那个声音不再温和,不再低沉,而是一种近乎于虔诚的笃定。
“那个影子说,站到世界顶端你就会明白了。我告诉你,不用等到那一天。我现在就可以把顶端的东西拿给你看。”
又是一阵沉默。
然后那个声音又继续从他的心底响起。
“你想想看,你从小就是一个任人欺辱的乞丐。现在这个机会不就是让你站在修行界顶端的吗?”
“只要你的修为足够强,到时候也能跨过陨神山脉,从前那些欺辱你的人,都将会在你脚下颤抖!”
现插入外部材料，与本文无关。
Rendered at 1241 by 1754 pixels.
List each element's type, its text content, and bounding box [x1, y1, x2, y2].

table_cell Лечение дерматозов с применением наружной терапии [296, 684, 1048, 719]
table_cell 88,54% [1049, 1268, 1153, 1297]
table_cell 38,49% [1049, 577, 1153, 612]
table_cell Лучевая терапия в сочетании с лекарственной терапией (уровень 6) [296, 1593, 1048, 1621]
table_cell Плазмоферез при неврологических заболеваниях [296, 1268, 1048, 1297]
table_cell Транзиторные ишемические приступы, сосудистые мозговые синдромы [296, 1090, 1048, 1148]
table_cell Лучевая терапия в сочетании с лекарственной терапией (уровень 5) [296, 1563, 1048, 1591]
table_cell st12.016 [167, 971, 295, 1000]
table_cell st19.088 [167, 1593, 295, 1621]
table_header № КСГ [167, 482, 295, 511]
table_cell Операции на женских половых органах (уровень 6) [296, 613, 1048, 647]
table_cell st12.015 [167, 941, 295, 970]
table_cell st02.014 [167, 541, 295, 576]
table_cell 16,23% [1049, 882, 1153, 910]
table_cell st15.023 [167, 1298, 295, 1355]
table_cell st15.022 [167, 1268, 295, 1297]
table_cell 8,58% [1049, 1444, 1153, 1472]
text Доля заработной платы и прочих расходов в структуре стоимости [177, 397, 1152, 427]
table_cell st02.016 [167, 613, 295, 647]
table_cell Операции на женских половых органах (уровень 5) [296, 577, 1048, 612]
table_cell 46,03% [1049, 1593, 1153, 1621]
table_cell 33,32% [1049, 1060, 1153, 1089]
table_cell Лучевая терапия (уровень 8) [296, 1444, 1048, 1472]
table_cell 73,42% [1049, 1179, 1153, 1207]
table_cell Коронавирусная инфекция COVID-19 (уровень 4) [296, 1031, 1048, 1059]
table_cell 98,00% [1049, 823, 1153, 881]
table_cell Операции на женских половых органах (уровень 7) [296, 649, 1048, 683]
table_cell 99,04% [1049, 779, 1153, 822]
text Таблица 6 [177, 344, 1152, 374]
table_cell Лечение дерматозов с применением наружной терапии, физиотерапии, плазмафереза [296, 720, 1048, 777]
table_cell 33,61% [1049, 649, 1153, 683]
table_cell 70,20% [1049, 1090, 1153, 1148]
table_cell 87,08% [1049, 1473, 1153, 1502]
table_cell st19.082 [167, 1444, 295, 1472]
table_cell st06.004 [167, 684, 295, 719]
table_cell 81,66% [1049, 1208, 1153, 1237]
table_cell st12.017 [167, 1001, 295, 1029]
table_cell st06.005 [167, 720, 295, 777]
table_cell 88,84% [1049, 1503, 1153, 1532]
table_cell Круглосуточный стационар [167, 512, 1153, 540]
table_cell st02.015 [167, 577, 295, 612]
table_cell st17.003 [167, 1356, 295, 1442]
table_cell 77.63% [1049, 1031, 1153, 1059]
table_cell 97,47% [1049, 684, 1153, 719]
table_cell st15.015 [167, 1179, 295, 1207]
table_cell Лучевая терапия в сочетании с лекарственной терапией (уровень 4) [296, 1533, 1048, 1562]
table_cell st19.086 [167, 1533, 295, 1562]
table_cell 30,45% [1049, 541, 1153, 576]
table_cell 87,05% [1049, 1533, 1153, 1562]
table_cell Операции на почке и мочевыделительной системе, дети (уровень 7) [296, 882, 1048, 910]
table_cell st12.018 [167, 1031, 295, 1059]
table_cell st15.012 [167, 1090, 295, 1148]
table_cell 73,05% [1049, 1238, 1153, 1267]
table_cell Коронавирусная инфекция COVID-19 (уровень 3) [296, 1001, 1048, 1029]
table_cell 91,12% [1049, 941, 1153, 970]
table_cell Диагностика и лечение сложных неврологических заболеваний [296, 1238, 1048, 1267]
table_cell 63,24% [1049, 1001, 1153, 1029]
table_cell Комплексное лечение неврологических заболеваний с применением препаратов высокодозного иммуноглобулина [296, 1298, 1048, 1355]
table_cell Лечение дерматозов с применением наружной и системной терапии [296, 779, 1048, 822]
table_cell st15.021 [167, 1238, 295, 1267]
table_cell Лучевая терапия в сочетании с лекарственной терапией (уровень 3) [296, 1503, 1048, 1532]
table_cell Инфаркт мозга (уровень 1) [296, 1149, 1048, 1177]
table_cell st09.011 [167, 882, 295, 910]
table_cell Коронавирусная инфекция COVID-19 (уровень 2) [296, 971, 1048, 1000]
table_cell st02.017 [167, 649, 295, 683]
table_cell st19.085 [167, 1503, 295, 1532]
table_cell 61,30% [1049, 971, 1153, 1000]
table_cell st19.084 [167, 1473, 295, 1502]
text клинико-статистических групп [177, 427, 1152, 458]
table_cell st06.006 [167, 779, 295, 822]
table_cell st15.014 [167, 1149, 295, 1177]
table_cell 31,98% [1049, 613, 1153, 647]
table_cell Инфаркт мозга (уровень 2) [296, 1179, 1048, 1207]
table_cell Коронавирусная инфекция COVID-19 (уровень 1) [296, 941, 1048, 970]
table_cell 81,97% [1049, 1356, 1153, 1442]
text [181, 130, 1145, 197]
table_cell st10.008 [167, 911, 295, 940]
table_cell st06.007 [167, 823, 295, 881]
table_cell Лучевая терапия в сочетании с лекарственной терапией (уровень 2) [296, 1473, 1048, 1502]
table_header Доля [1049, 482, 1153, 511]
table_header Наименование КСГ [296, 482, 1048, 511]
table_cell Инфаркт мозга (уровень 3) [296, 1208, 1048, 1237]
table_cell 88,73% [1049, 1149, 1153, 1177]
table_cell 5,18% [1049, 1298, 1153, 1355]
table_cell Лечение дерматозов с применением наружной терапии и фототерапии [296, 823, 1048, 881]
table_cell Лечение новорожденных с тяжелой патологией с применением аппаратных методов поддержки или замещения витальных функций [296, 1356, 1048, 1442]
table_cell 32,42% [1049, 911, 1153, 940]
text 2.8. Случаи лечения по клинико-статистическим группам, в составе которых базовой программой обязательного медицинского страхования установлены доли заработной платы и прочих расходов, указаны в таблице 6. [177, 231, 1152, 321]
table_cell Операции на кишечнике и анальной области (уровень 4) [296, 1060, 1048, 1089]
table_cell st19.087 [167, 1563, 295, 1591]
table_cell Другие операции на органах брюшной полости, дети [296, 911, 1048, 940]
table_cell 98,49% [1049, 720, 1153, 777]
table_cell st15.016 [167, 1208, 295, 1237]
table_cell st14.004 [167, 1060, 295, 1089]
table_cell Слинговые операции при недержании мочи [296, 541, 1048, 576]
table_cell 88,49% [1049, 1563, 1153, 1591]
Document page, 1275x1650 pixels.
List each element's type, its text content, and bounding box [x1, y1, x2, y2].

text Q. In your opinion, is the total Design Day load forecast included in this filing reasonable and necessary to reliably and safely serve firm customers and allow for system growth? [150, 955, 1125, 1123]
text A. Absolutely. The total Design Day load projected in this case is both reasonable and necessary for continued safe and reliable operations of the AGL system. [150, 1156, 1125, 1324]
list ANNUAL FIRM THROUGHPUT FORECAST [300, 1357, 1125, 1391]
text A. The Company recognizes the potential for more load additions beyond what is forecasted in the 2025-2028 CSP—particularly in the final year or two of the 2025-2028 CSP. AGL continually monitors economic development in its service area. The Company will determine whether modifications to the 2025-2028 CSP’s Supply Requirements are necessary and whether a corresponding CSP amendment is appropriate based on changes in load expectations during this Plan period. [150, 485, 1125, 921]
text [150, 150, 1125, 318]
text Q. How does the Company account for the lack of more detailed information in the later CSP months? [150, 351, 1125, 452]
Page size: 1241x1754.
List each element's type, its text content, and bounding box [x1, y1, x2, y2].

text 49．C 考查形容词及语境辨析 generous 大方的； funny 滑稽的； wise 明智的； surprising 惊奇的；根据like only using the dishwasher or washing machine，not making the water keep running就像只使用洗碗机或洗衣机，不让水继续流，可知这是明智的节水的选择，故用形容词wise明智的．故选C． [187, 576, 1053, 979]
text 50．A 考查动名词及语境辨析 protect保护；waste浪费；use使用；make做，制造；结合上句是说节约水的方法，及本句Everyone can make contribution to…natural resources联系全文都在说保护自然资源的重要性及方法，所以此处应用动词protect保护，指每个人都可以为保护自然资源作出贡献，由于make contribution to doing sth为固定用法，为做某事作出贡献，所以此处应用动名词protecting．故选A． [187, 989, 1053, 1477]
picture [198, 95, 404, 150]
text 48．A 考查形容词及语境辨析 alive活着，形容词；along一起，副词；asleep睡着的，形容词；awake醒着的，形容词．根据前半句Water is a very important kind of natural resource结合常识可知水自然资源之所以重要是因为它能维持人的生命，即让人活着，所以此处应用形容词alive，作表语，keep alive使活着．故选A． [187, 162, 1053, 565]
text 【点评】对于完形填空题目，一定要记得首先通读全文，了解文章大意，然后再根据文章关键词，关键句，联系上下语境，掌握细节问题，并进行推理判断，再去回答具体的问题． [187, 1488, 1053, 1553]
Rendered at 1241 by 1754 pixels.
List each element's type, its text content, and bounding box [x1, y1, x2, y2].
“甚至是当日抓走你的慕秋紫,用你的生命之力去破除封印遗迹内的血脂,那种从心而生无尽的绝望与恐惧。你都可以将他的神魂,再一次凝炼出来,然后再一次亲手将其毁灭,从而消除你那一直隐藏在心底的痛。”
李尘轻的手指又开始微微颤,握在剑柄上的骨节一寸一寸地收紧
他感觉到自己的意识正在变薄,像一层被反复揉搓的纸,每一下揉搓都在变薄一分。
他的呼吸越来越重,每一次呼出的气都带着不易察觉的颤抖。
丹田深处那股不安的气息像水蛭一样吸附在他的筋脉壁上,不往外窜了,只是紧紧地贴着,贴到他能感觉到自己的灵力在顺着那条吸附的口子一点一点地往外渗。
“你不想吗?”
那声音变成了他自己的声音,但这一次不是从他心里涌出来的,而是直接从他舌根下面压上来的,像是他自己在替那个声音说话。
“你不想让那些欺辱你的人跪在你脚下?你不想把慕秋紫的神魂重新凝炼出来,让他也尝尝被抽空的滋味?你不想——在下次见到岳鸢的时候,不是让她挡在你前面,而是站在她前面?”
他的手指不再只是微微颤。
整只手开始不可抑制地抖动,从指尖传到手腕,从手腕传到手臂,然后蔓延到全身。
那种抖动不是怕,而是一种被压了太多年、忽然被撬开了盖子之后再也压不回去的东西。
他用力眨了眨眼,想看清面前那个人影。
但眼皮越来越沉,每一次眨眼的时间都比上一次更长。
闭上眼睛的那一瞬,他看到了剑意灌进神魂后自己一剑斩开张牧护体罡气的画面。
睁开眼睛,是阵纹密密麻麻地铺在自己脚下的画面。
再闭上,是慕秋紫跪在他面前神魂被抽离的画面。